The debut feature film captivates audiences with its Canadian lead actor Théodore Pellerin and its observational style of filmmaking. On his three-day journey through the anonymous cityscapes of Paris, oscillating between silent despair and stoic composure, Nino encounters many people who have their own destinies to bear and, like Nino, are hardly able to communicate. A film carried by compassion and great humanity, it shows that true friends, tenderness, and mutual understanding do exist.

The award went to “Brother” (Poland, Croatia, 2025) by Maciej Sobieszczański. In this touching film, 14-year-old Dawid grows up with his nine-year-old brother in a run-down apartment building with their mother.
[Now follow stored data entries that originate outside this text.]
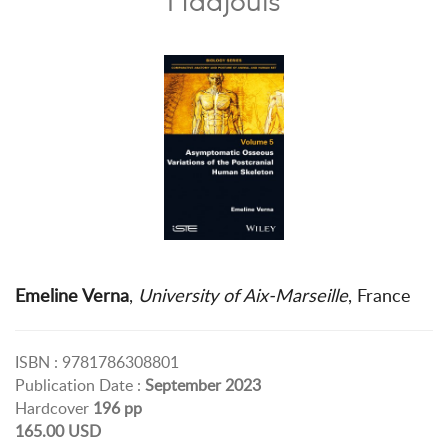
Emeline Verna
,
University of Aix-Marseille
, France
ISBN : 9781786308801
Publication Date :
September 2023
Hardcover
196 pp
165.00 USD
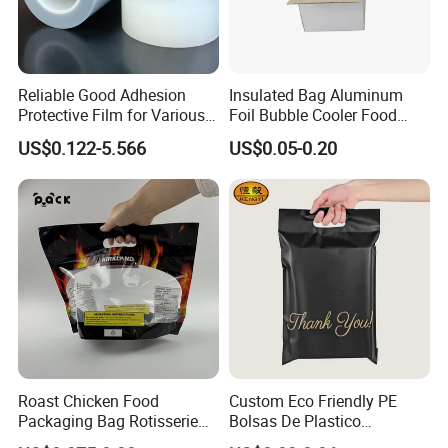
Reliable Good Adhesion
Insulated Bag Aluminum
Protective Film for Various
Foil Bubble Cooler Food
Surface Materials
Packaging Storage Cool
US$0.122-5.566
US$0.05-0.20
Aluminum Tote Pouch
Aluminized Thermal
Insulation Bubble Bag For
Fresh Keep
Roast Chicken Food
Custom Eco Friendly PE
Packaging Bag Rotisserie
Bolsas De Plastico
Chicken Bag Microwavable
Shopping Para Compras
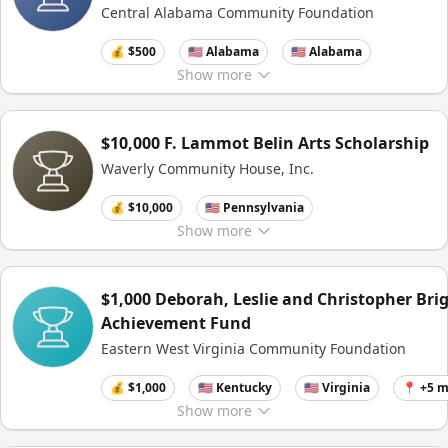
Central Alabama Community Foundation
💰 $500
🇺🇸 Alabama
🇺🇸 Alabama
Show
more
$10,000 F. Lammot Belin Arts Scholarship
Waverly Community House, Inc.
💰 $10,000
🇺🇸 Pennsylvania
Show
more
$1,000 Deborah, Leslie and Christopher Bri
Achievement Fund
Eastern West Virginia Community Foundation
💰 $1,000
🇺🇸 Kentucky
🇺🇸 Virginia
📍 +5 
Show
more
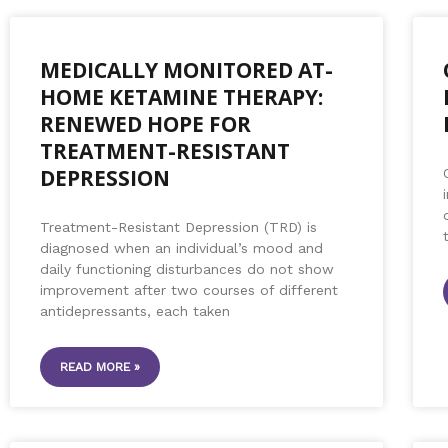
MEDICALLY MONITORED AT-
HOME KETAMINE THERAPY:
RENEWED HOPE FOR
TREATMENT-RESISTANT
DEPRESSION
Treatment-Resistant Depression (TRD) is
diagnosed when an individual’s mood and
daily functioning disturbances do not show
improvement after two courses of different
antidepressants, each taken
READ MORE »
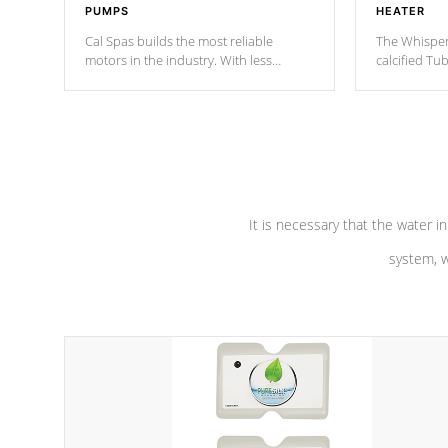
PUMPS
HEATER
Cal Spas builds the most reliable
The Whisper
motors in the industry. With less
calcified T
moving parts, these motors feature a
the solution
one speed operation for maximum
longevity, a
performance. Our pumps are
Built to
defense aga
last a lifetime!
abuse.
It is necessary that the water in
system, w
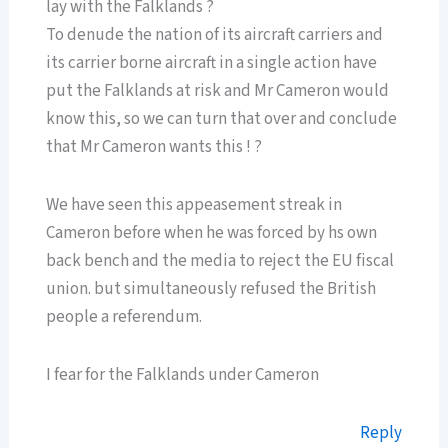
lay with the Falklands ?
To denude the nation of its aircraft carriers and
its carrier borne aircraft in a single action have
put the Falklands at risk and Mr Cameron would
know this, so we can turn that over and conclude
that Mr Cameron wants this ! ?
We have seen this appeasement streak in
Cameron before when he was forced by hs own
back bench and the media to reject the EU fiscal
union. but simultaneously refused the British
people a referendum.
I fear for the Falklands under Cameron
Reply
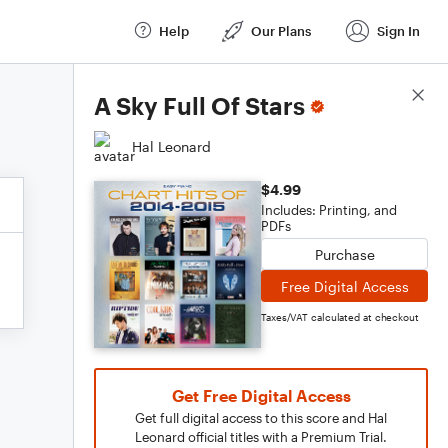
Help
Our Plans
Sign In
Score Details
A Sky Full Of Stars
Hal Leonard
$4.99
Includes: Printing, and
PDFs
Purchase
Free Digital Access
Taxes/VAT calculated at checkout
Get Free Digital Access
Get full digital access to this score and Hal
Leonard official titles with a Premium Trial.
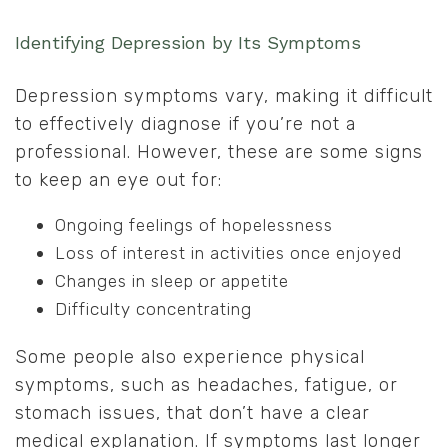
Identifying Depression by Its Symptoms
Depression symptoms vary, making it difficult
to effectively diagnose if you’re not a
professional. However, these are some signs
to keep an eye out for:
Ongoing feelings of hopelessness
Loss of interest in activities once enjoyed
Changes in sleep or appetite
Difficulty concentrating
Some people also experience physical
symptoms, such as headaches, fatigue, or
stomach issues, that don’t have a clear
medical explanation. If symptoms last longer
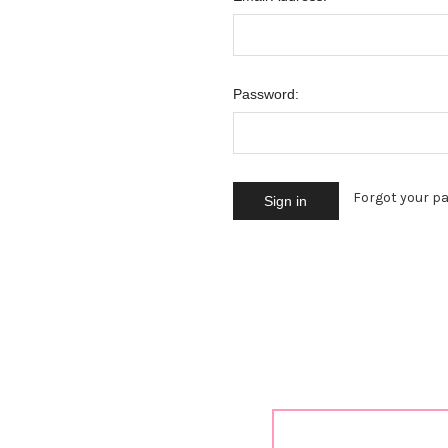
Password:
Forgot your p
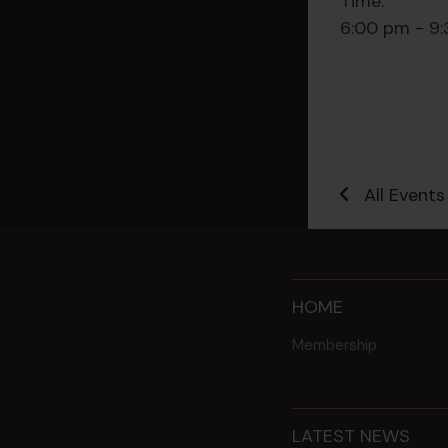
Time:
6:00 pm - 9
All Events
HOME
Membership
LATEST NEWS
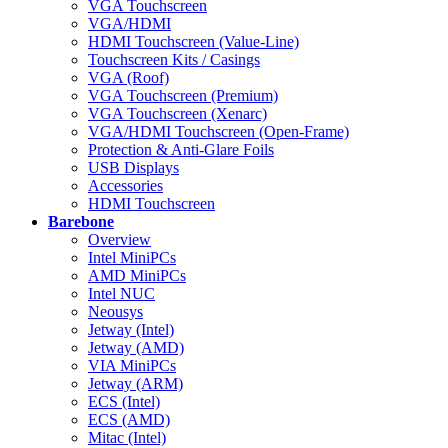
VGA Touchscreen
VGA/HDMI
HDMI Touchscreen (Value-Line)
Touchscreen Kits / Casings
VGA (Roof)
VGA Touchscreen (Premium)
VGA Touchscreen (Xenarc)
VGA/HDMI Touchscreen (Open-Frame)
Protection & Anti-Glare Foils
USB Displays
Accessories
HDMI Touchscreen
Barebone
Overview
Intel MiniPCs
AMD MiniPCs
Intel NUC
Neousys
Jetway (Intel)
Jetway (AMD)
VIA MiniPCs
Jetway (ARM)
ECS (Intel)
ECS (AMD)
Mitac (Intel)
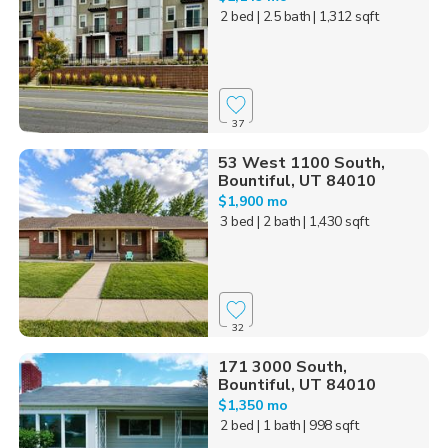
2 bed
| 2.5 bath
| 1,312 sqft
37
53 West 1100 South,
Bountiful, UT 84010
$1,900 mo
3 bed
| 2 bath
| 1,430 sqft
32
171 3000 South,
Bountiful, UT 84010
$1,350 mo
2 bed
| 1 bath
| 998 sqft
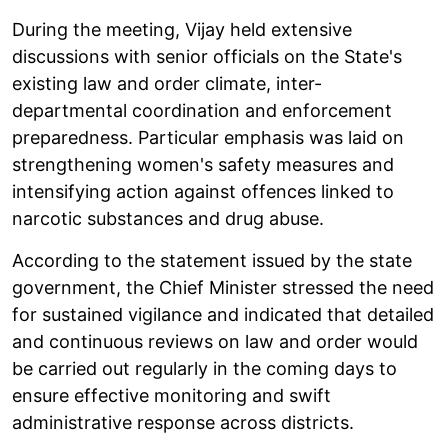
During the meeting, Vijay held extensive
discussions with senior officials on the State's
existing law and order climate, inter-
departmental coordination and enforcement
preparedness. Particular emphasis was laid on
strengthening women's safety measures and
intensifying action against offences linked to
narcotic substances and drug abuse.
According to the statement issued by the state
government, the Chief Minister stressed the need
for sustained vigilance and indicated that detailed
and continuous reviews on law and order would
be carried out regularly in the coming days to
ensure effective monitoring and swift
administrative response across districts.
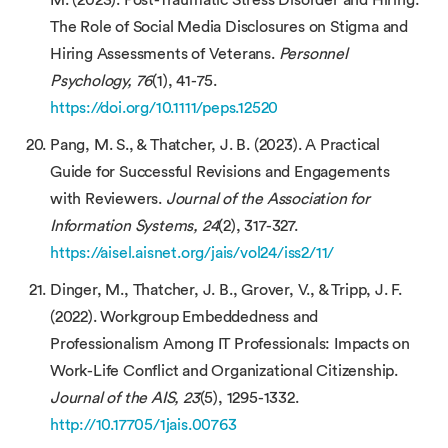
The Role of Social Media Disclosures on Stigma and
Hiring Assessments of Veterans.
Personnel
Psychology, 76
(1), 41-75.
https://doi.org/10.1111/peps.12520
Pang, M. S., & Thatcher, J. B. (2023). A Practical
Guide for Successful Revisions and Engagements
with Reviewers.
Journal of the Association for
Information Systems, 24
(2), 317-327.
https://aisel.aisnet.org/jais/vol24/iss2/11/
Dinger, M., Thatcher, J. B., Grover, V., & Tripp, J. F.
(2022). Workgroup Embeddedness and
Professionalism Among IT Professionals: Impacts on
Work-Life Conflict and Organizational Citizenship.
Journal of the AIS, 23
(5), 1295-1332.
http://10.17705/1jais.00763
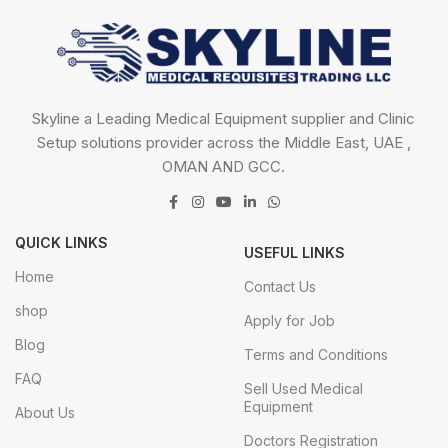
Skyline a Leading Medical Equipment supplier and Clinic
Setup solutions provider across the Middle East, UAE ,
OMAN AND GCC.
QUICK LINKS
USEFUL LINKS
Home
Contact Us
shop
Apply for Job
Blog
Terms and Conditions
FAQ
Sell Used Medical
Equipment
About Us
Doctors Registration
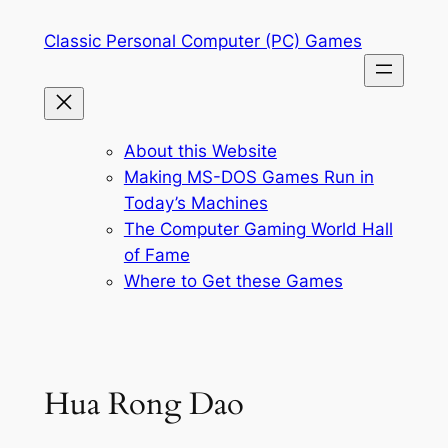
Skip
Classic Personal Computer (PC) Games
to
content
About this Website
Making MS-DOS Games Run in
Today’s Machines
The Computer Gaming World Hall
of Fame
Where to Get these Games
Hua Rong Dao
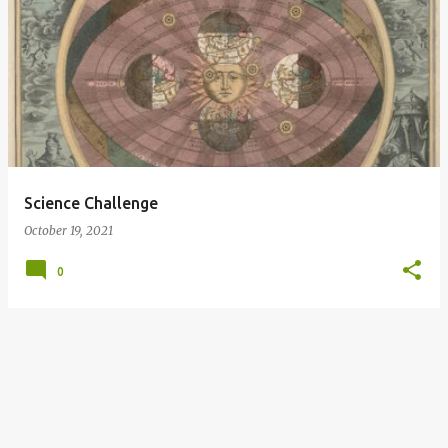
P
o
s
t
s
Science Challenge
October 19, 2021
0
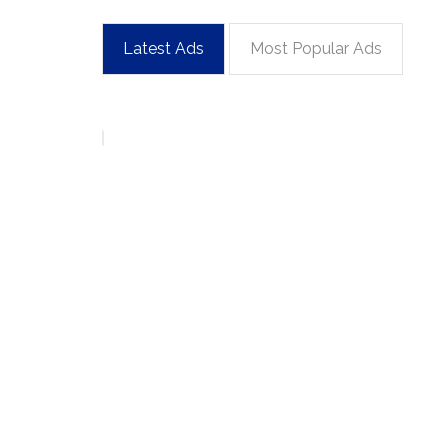
Latest Ads
Most Popular Ads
Their father is in prison for burglary and theft, but the little brother doesn't want to know anything about that. He idealizes his father and can't stand his mother's new boyfriend. Torn between his father's rigid instructions and his love for his mother and brother, Daniel tries to find his own way in life. With many close-ups and a moving handheld camera, the film lets us participate in Dawid's struggle to find his place in life, with the likeable lead actor giving a thoroughly convincing performance. A moving film about family cohesion, brotherly love, and the value of forgiveness, which shows a young generation perspectives for the future.